Il aurait été facile de trouver un autre enfant mignon pour ce film succédant au Sixième sens Au contraire, c'est aux adultes que Shymalan s'adresse dans son dernier thriller absorbant: le sombre Incassable. Tandis que le Sixième sens avait pris le box office par surprise, ce long métrage est loin d'être aussi fédérateur et ne comporte pas l'emblèmatique "I see dead people". Bien que la ligne scénaristique soit semblable et les éléments surnaturels demeurent, ce film est beaucoup plus élaboré que son précurseur.
Bruce Willis est David Dunn, l'unique et improbable survivant d'un accident de train. Peu après, il fait la rencontre d'Elijah (Samuel L. Jackson) qui, toute sa vie, a souffert d'une maladie rare des os qui a rendu son corps "cassable". Durant ces années de prostration, l'homme a passé la plupart de son temps à lire des bandes dessinées de superhéros. Il propose ainsi à David une théorie quant à son côté "incassable": il serait un superhéro. David n'a en effet jamais été malade ou sérieusement blessé, à l'opposé d'Elijah.

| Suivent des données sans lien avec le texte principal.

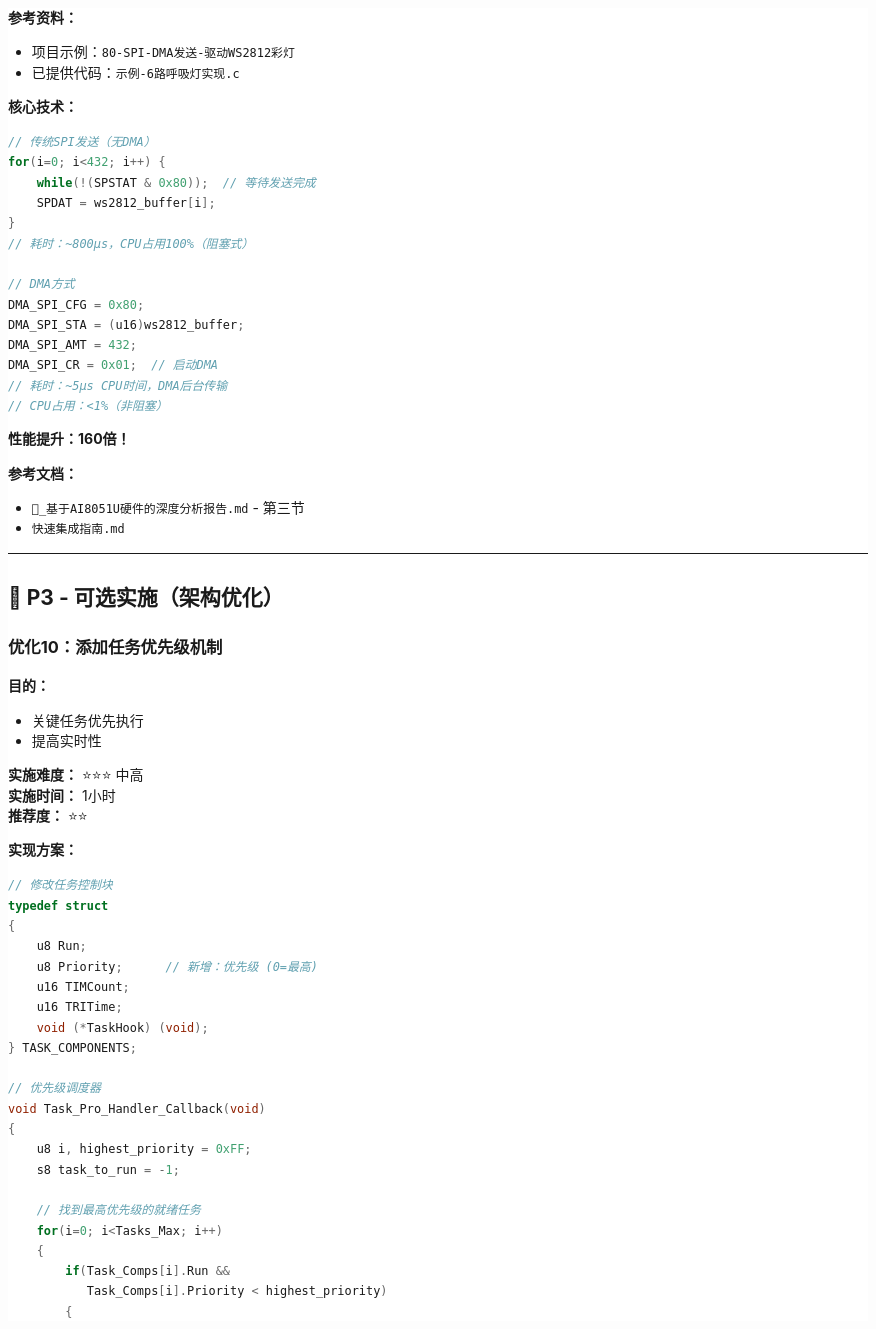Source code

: **参考资料：**
- 项目示例：`80-SPI-DMA发送-驱动WS2812彩灯`
- 已提供代码：`示例-6路呼吸灯实现.c`

**核心技术：**
```c
// 传统SPI发送（无DMA）
for(i=0; i<432; i++) {
    while(!(SPSTAT & 0x80));  // 等待发送完成
    SPDAT = ws2812_buffer[i];
}
// 耗时：~800μs，CPU占用100%（阻塞式）

// DMA方式
DMA_SPI_CFG = 0x80;
DMA_SPI_STA = (u16)ws2812_buffer;
DMA_SPI_AMT = 432;
DMA_SPI_CR = 0x01;  // 启动DMA
// 耗时：~5μs CPU时间，DMA后台传输
// CPU占用：<1%（非阻塞）
```

**性能提升：160倍！**

**参考文档：**
- `🚀_基于AI8051U硬件的深度分析报告.md` - 第三节
- `快速集成指南.md`

---

## 🔵 P3 - 可选实施（架构优化）

### 优化10：添加任务优先级机制

**目的：**
- 关键任务优先执行
- 提高实时性

**实施难度：** ⭐⭐⭐ 中高  
**实施时间：** 1小时  
**推荐度：** ⭐⭐

**实现方案：**
```c
// 修改任务控制块
typedef struct 
{
    u8 Run;
    u8 Priority;      // 新增：优先级 (0=最高)
    u16 TIMCount;
    u16 TRITime;
    void (*TaskHook) (void);
} TASK_COMPONENTS;

// 优先级调度器
void Task_Pro_Handler_Callback(void)
{
    u8 i, highest_priority = 0xFF;
    s8 task_to_run = -1;
    
    // 找到最高优先级的就绪任务
    for(i=0; i<Tasks_Max; i++)
    {
        if(Task_Comps[i].Run && 
           Task_Comps[i].Priority < highest_priority)
        {
```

David mène une existence des plus banale et travaille comme chef de la sécurité dans un stade. Sa vie privée est aussi misérable, séparé de son épouse Audrey (Robin Wright Penn) une femme triste. Ils ont un fils, Joseph, qui comme Elijah est convaincu que son père a des superpouvoirs. David a un sixième sens (sans aucun jeu de mot) qui lui permet de démasquer les faiseurs de trouble avant leur entrée au stade. De la même manière, il perçoit les mauvaises actions des gens qu'il croise. Malgré son rapport tendu avec Elijah, il décide de confronter les différentes possibilités que cette théorie offre.
Les rapports de David avec les autres sont au centre du film. Shymalan s'applique à montrer les différents états de souffrance du personnage et sa relation difficile avec sa femme. Robin Wright Penn est touchante sans jamais exagérer. En choisissant Bruce Willis, qui par ses rôles d'action a cette qualité d'être "Incassable", il lui permet d'être dans son registre mais aussi de montrer sa vulnérabilité. Willis alterne avec justesse ces deux facettes de son rôle, avec une bonne dose de tension. Comme avec Kevin Spacey Lester dans American Beauty, une transformation a lieu. Alors que dans la scène d'ouverture dans le train, David flirte avec une femme sans le moindre succès, il constate plus tard l'effet qu'il a sur son fils lorsqu'il soulève des poids de plus en plus lourds (on notera cepandant que la peine qu'il éprouve et sa sueur sont loin du typique superhero).
Samuel Jackson montre l'étendue de son talent. Son accoutrement et ses yeux renvoient à ceux de certains personnages de bandes déssinées. Il arrive à maintenir le suspens jusqu'à la fin tandis qu'on ne sait jamais à quoi s'attendre de lui. Jackson peut vous effrayer et vous faire croire à n'importe quoi, une qualité nécessaire pour un tel rôle. On frissonne même à l'idée de le voir tomber et se briser les os.
La sensibilité artistique de Shymalan arrive à percer à travers ce film sombre. L'ambiance étrangement froide de Philadelphie est toujours présente: des écoles aux stations de train, en passant par les maisons des personnages, la tristesse prévaut. Shymalan met en valeur les aspects économiques et historiques de la ville: David et Elijah sont issus de classes modestes et tout deux, pour le meilleur ou pour le pire, ont un sens d'appartenance et n'ont jamais quitté leurs quartiers.
La conclusion, à la fois choquante et prévisible, n'emballe pas le tout dans un joli petit paquet.
Avec Incassable Shyamalan prouve que certains réalisateurs ont une vision, celle de créer un film qui lentement vous subjugue.